The problem: Copy out all the text in the material word for word, keeping every line and symbol, but leave the pictures out.

*** Available data Section Begins ***

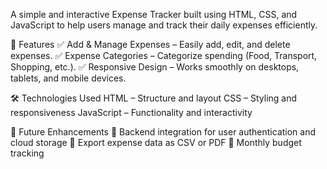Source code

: A simple and interactive Expense Tracker built using HTML, CSS, and JavaScript to help users manage and track their daily expenses efficiently.

🚀 Features
✅ Add & Manage Expenses – Easily add, edit, and delete expenses.
✅ Expense Categories – Categorize spending (Food, Transport, Shopping, etc.).
✅ Responsive Design – Works smoothly on desktops, tablets, and mobile devices.

🛠 Technologies Used
HTML – Structure and layout
CSS – Styling and responsiveness
JavaScript – Functionality and interactivity

📌 Future Enhancements
🔹 Backend integration for user authentication and cloud storage
🔹 Export expense data as CSV or PDF
🔹 Monthly budget tracking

*** Available data Section Ends ***

Result:
Source code

: A simple and interactive Expense Tracker built using HTML, CSS, and JavaScript to help users manage and track their daily expenses efficiently.

🚀 Features
✅ Add & Manage Expenses – Easily add, edit, and delete expenses.
✅ Expense Categories – Categorize spending (Food, Transport, Shopping, etc.).
✅ Responsive Design – Works smoothly on desktops, tablets, and mobile devices.

🛠 Technologies Used
HTML – Structure and layout
CSS – Styling and responsiveness
JavaScript – Functionality and interactivity

📌 Future Enhancements
🔹 Backend integration for user authentication and cloud storage
🔹 Export expense data as CSV or PDF
🔹 Monthly budget tracking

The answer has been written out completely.